▶ **Supplied data**
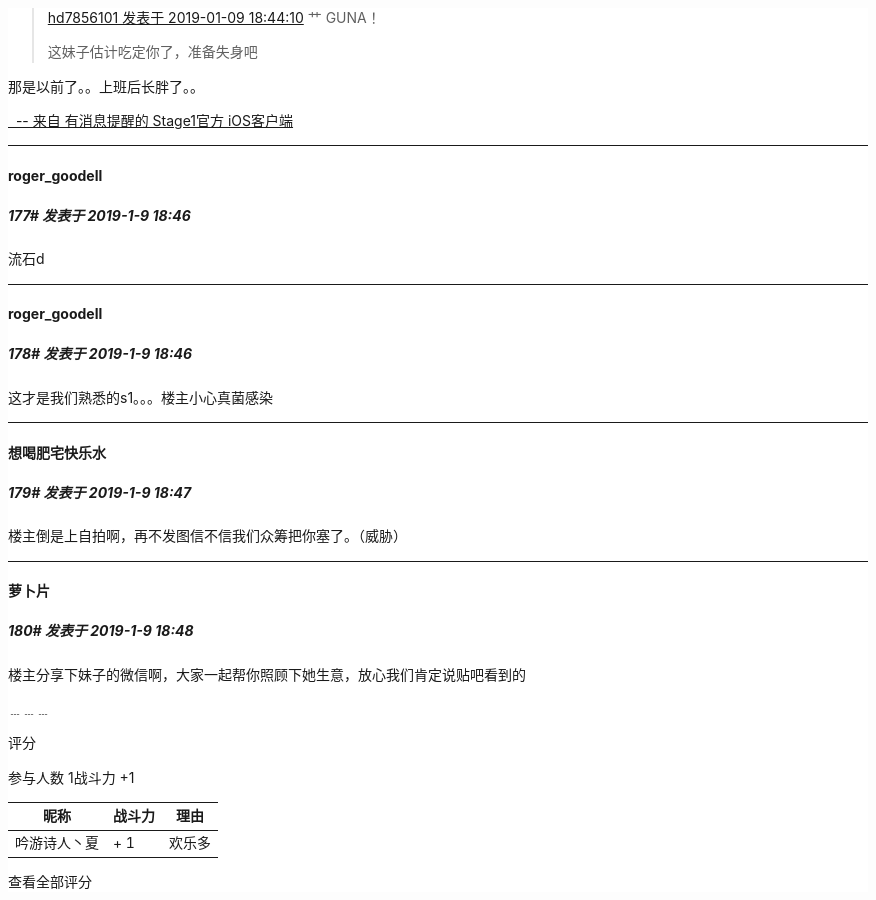 
<blockquote><a href="httphttps://bbs.saraba1st.com/2b/forum.php?mod=redirect&amp;goto=findpost&amp;pid=42216754&amp;ptid=1803199" target="_blank">hd7856101 发表于 2019-01-09 18:44:10</a>
艹 GUNA！


这妹子估计吃定你了，准备失身吧</blockquote>那是以前了。。上班后长胖了。。

[  -- 来自 有消息提醒的 Stage1官方 iOS客户端](https://itunes.apple.com/fi/app/saraba1st/id1221237470?mt=8)


*****

####  roger_goodell  
##### 177#       发表于 2019-1-9 18:46


流石d


*****

####  roger_goodell  
##### 178#       发表于 2019-1-9 18:46


这才是我们熟悉的s1。。。楼主小心真菌感染


*****

####  想喝肥宅快乐水  
##### 179#       发表于 2019-1-9 18:47


楼主倒是上自拍啊，再不发图信不信我们众筹把你塞了。（威胁）


*****

####  萝卜片  
##### 180#       发表于 2019-1-9 18:48


楼主分享下妹子的微信啊，大家一起帮你照顾下她生意，放心我们肯定说贴吧看到的


﹍﹍﹍

评分


 参与人数 1战斗力 +1

|昵称|战斗力|理由|
|----|---|---|
| 吟游诗人丶夏| + 1|欢乐多|


查看全部评分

▶ **Work to complete**
Pick out every line of the listing containing the word "blockquote", and show those lines.

▶ **Solution below**
<blockquote><a href="httphttps://bbs.saraba1st.com/2b/forum.php?mod=redirect&amp;goto=findpost&amp;pid=42216754&amp;ptid=1803199" target="_blank">hd7856101 发表于 2019-01-09 18:44:10</a>
这妹子估计吃定你了，准备失身吧</blockquote>那是以前了。。上班后长胖了。。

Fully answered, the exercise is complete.